= Directions for this task =
Continue the passage below that compares The Rhythm Section with Red Sparrow, starting right after its final sentence.

= Quoted passage =
[Start of section]
With its antagonists belonging to a terrorist conspiracy, The Rhythm Section focused on non-state players. Even Magenta House, the informal name for the informal intelligence agency where Stephanie finds herself working, feels more like a rogue player than a government-condoned operation. It is the absence of officialdom that makes The Rhythm Section and its characters feel so appropriate to our time and the international conflicts it inspires. I liked Dominika Egorova, the protagonist of Red Sparrow, but I never liked Stephanie Patrick. I didn’t like her personality, her emotional state, her moral mindset. Though a beautiful woman, her description tells me that I wouldn’t even be superficially attracted to her. I have zero desire to meet her. But despite not liking her, she feels modern. She feels like a contemporary spy. Dominika, a more likable character, reads like an anachronism. Stephanie is the lost soul we often encountered in the modern world.
[End of section]
= Information given =
[Start of section]
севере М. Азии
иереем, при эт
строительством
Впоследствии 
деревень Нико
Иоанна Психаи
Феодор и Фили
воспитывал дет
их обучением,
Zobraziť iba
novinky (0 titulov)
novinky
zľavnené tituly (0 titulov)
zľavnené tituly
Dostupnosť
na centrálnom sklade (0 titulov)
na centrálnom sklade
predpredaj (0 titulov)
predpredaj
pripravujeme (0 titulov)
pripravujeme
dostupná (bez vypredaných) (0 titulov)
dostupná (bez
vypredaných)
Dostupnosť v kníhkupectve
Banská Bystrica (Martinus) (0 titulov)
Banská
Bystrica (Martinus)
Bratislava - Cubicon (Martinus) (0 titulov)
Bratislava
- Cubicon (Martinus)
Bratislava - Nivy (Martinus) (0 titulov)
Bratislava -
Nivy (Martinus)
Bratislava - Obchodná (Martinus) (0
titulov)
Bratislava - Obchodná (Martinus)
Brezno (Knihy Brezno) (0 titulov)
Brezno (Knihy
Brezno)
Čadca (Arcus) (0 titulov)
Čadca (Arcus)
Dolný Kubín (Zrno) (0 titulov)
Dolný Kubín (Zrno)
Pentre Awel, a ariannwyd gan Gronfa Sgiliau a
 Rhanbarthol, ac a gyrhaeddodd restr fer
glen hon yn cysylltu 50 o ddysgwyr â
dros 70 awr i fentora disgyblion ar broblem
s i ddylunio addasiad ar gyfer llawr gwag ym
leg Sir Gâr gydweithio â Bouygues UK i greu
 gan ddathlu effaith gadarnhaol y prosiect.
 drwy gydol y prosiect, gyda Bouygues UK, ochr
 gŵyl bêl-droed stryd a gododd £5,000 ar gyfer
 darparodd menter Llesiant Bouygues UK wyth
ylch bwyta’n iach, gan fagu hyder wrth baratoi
[End of section]
= Exercise result =
Lost soul is an apt description of Stephanie Patrick, at least how she appears in The Rhythm Section. (Since I haven’t read the other three novels in the series, I have no idea how she matures as a character.) In comic book terms—since so much of what we do these days is influenced by comic books and comic books movies—The Rhythm Section is an origin story. As the novel begins, we meet her as a London prostitute. A personal tragedy incited this fall from grace. Learning the truth behind that tragedy begins the arc that breaks her free from this fall. By the novel’s end, she’s a skilled spy and assassin. Still lost, though. In a different way, yes, but she is still a lost soul. 

Originally, the Petra Reuter legend had been created as an open-ended option, one of a set of four artificial identities, two male and two female. Stephanie became Petra because she was the closest physical match of the two female legends. Of the four legends, Petra was the only one that had been activated. It was strange to think that while Stephanie had been destroying herself, her next life was gradually and painstakingly being manufactured by Magenta House.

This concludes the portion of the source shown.